Date of Award
Master of Arts
People who are marginalized based on their sexual orientation or gender identity face heightened risk of negative health and psychological outcomes compared to more privileged populations (Meyer, 1995; Hughes, Szalacha, & McNair, 2010). Previous researchers have suggested that positive coping strategies may be beneficial in reducing the high risks of negative outcomes, such as depression, associated with Lesbian, Gay, Bisexual, Transgender (LGBT) minority stress (Branscombe, Schmitt, & Harvey, 1999, Kertzner, 2001).
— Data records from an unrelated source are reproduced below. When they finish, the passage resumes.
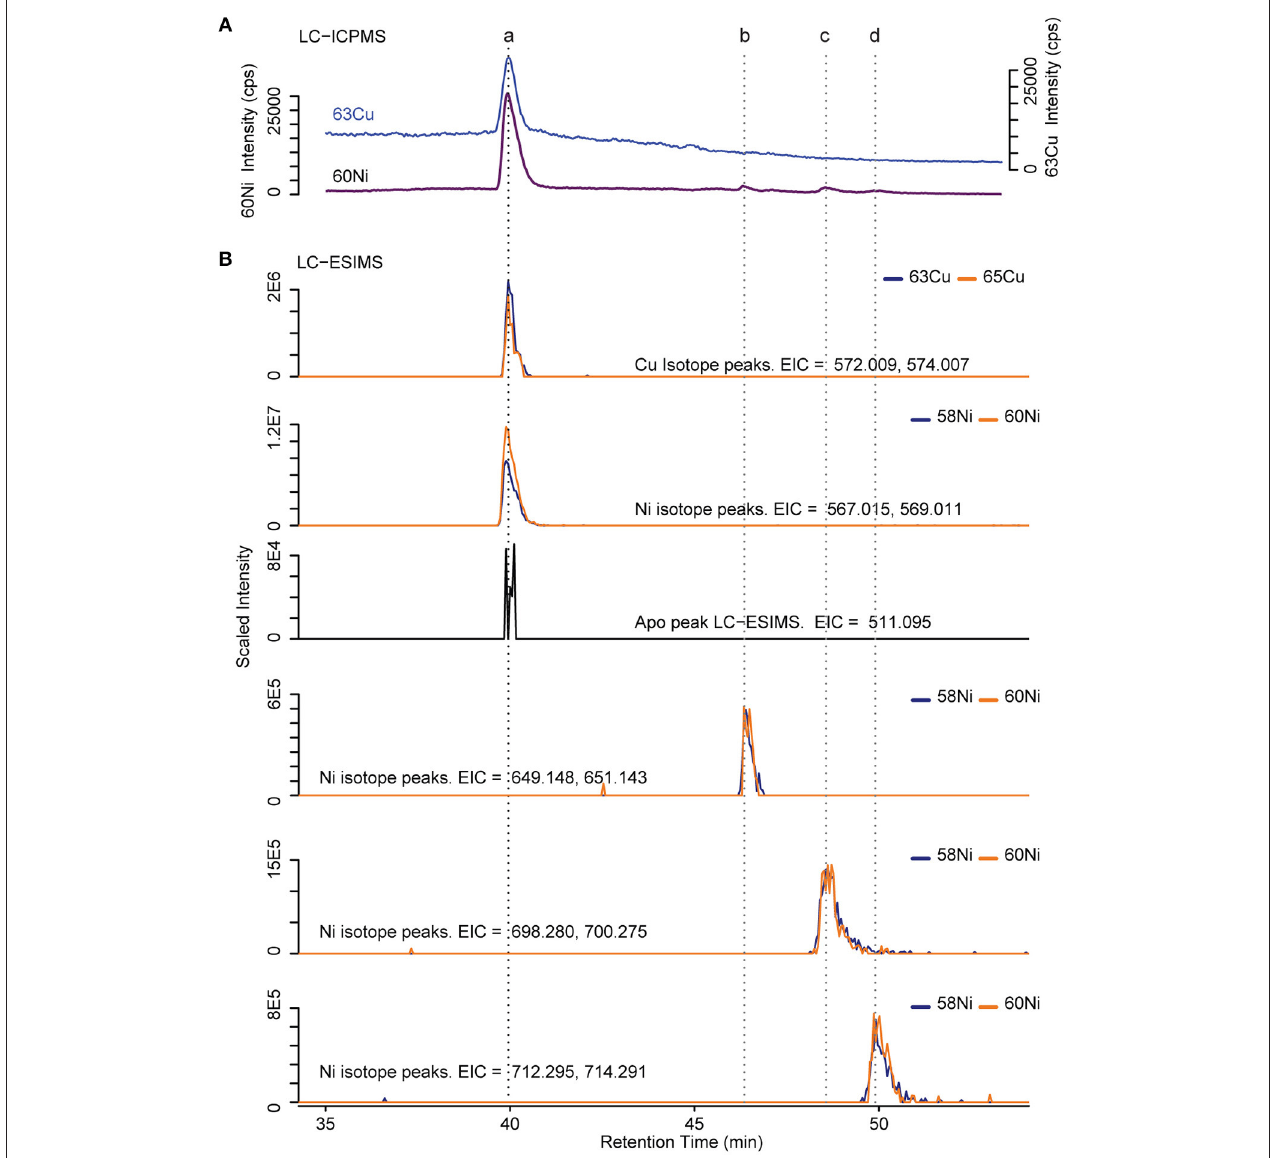
FIGURE 4 | Determination of Cu and Ni compound mass. (A) ICPMS chromatogram of 63 Cu and 60 Ni. Dashed lines indicate retention times of identified compounds (B) Extracted ion chromatograms (EIC) from positive mode ESIMS. Blue and orange lines correspond to the light and heavy metal isotopologues respectively. The intensity of the heavy isotopologue has been scaled by the natural abundance ratio of 58 Ni/ 60 Ni or 63 Cu/ 65 Cu (multiplied by 2.6 or 2.2 respectively) so that the isotopologues overlap.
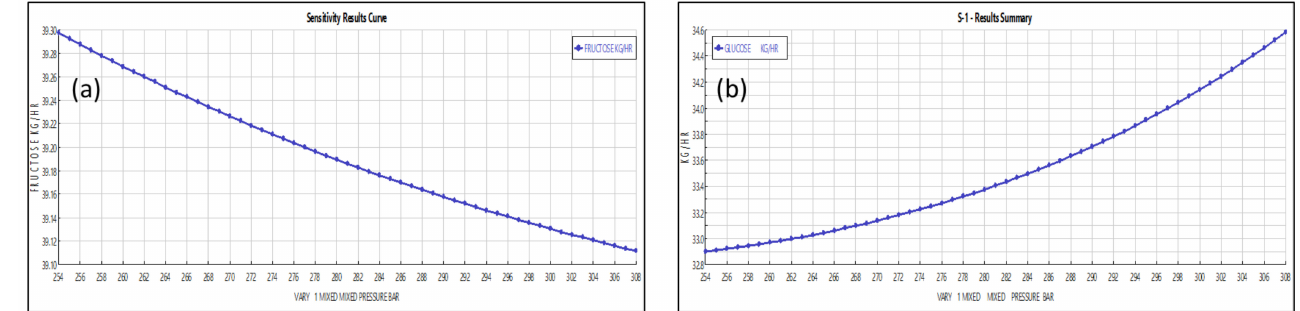
Figure 4. Effect of operating pressure on recovery of fruit sugars—( a ) Fructose and ( b )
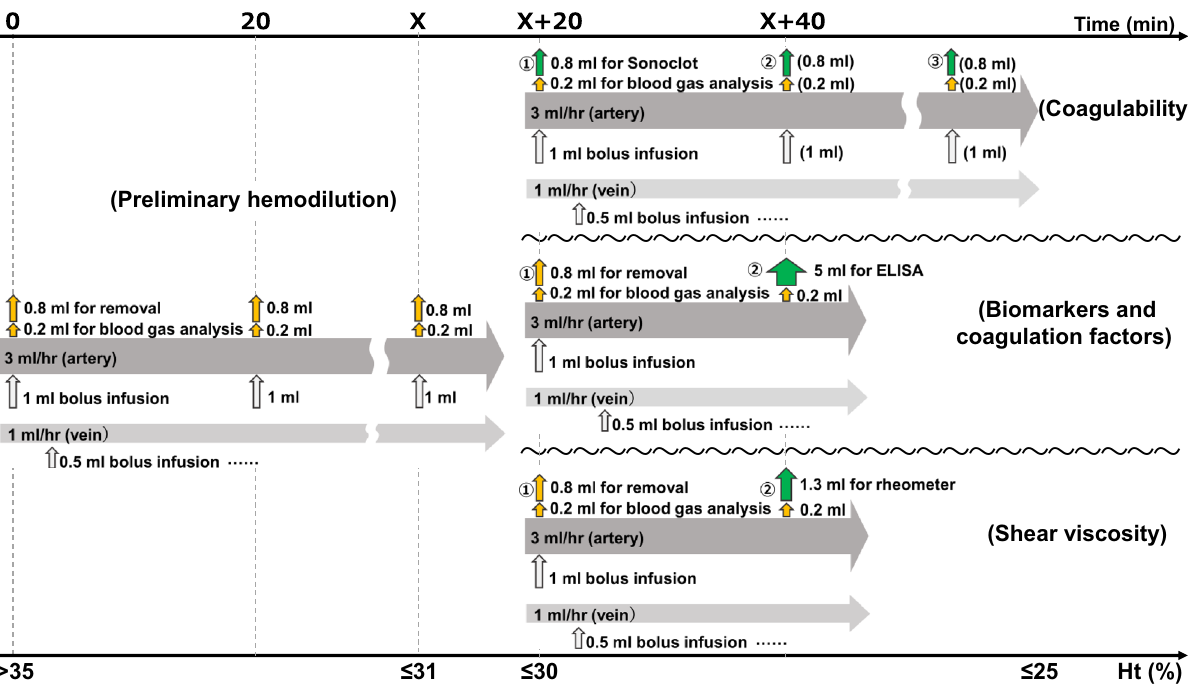
Figure 1. Hemodilution protocol. All hemodilution procedures were performed consecutively, first by the preliminary hemodilution method, followed by secondary hemodilution in different ways depending on what was measured. Ht hematocrit, ELISA enzyme-linked immunosorbent assay. X time at which the Ht level reached ≤ 31%. Yellow arrow, external; green arrow, external (sampling); white arrow,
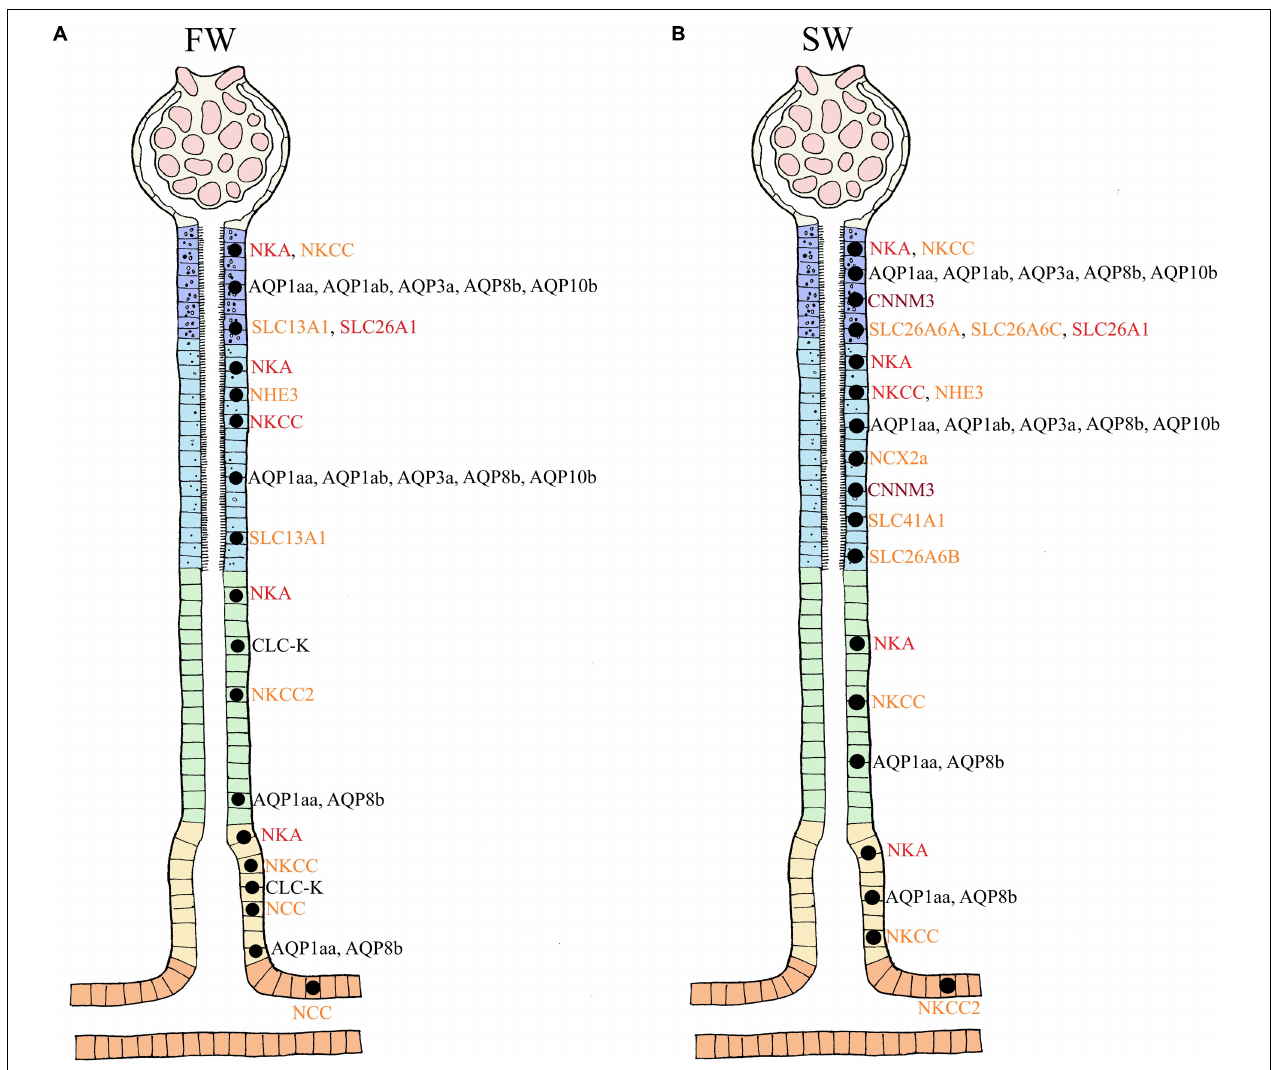
FIGURE 8 | Overview summary of localization of the transporters involved in ion and water transport in euryhaline FW (A) and SW (B) teleosts. Based on the current molecular analysis in teleosts, locations in the nephron are presented in FW and SW environments. For the following transporters, the experimental analysis has not distinguished between proximal tubule I and II; AQP1aa, AQP1ab, AQP3a, AQP8b, AQP10b, SLC13A1. The NKCC in proximal tubule I/II and distal/collecting duct are based on the detection of a general NKCC antibody which do not distinguish between NKCC1 and NKCC2. The NKCC2 was later detected only in the distal tubule of FW fish and not in the proximal tubule I or II. The NKCC1 may therefore be present in proximal tubules, but specific antibodies still need to verify this. The remaining transporters have been located specifically to the segments presented here in FW (A) and SW (B) conditions. So far, only NCC (FW) and NKCC2 (SW) have been located in the collecting duct, but likely have a reabsorbtive function (Na + , Cl - , water) similar to that observed in the collecting tubule. Apical (orange), basolateral (dark red), and multiple locations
Moreover, certain sociocultural factors, such as gender role stress (Eisler, 1995; Eisler & Blalock, 1991; Eisler & Skidmore, 1987; Gillespie & Eisler, 1992), may influence LGBTQ+ individuals’ experience of minority stress in unique ways, but gaps in this area of the literature remain. The purpose of this study will be to examine the relationships between gender role stress, LGBTQ+ minority stress, self-compassion, and depression in a sample of LGBTQ+ adults. I will conduct regression analyses and mediation analyses to test the following main hypotheses: (a) Gender role stress will be significantly associated with LGBTQ+ minority stress, (b) LGBTQ+ minority stress will be associated with higher levels of depression symptoms, and (c) self-compassion will fully mediate the relationship between LGBT minority stress and depression.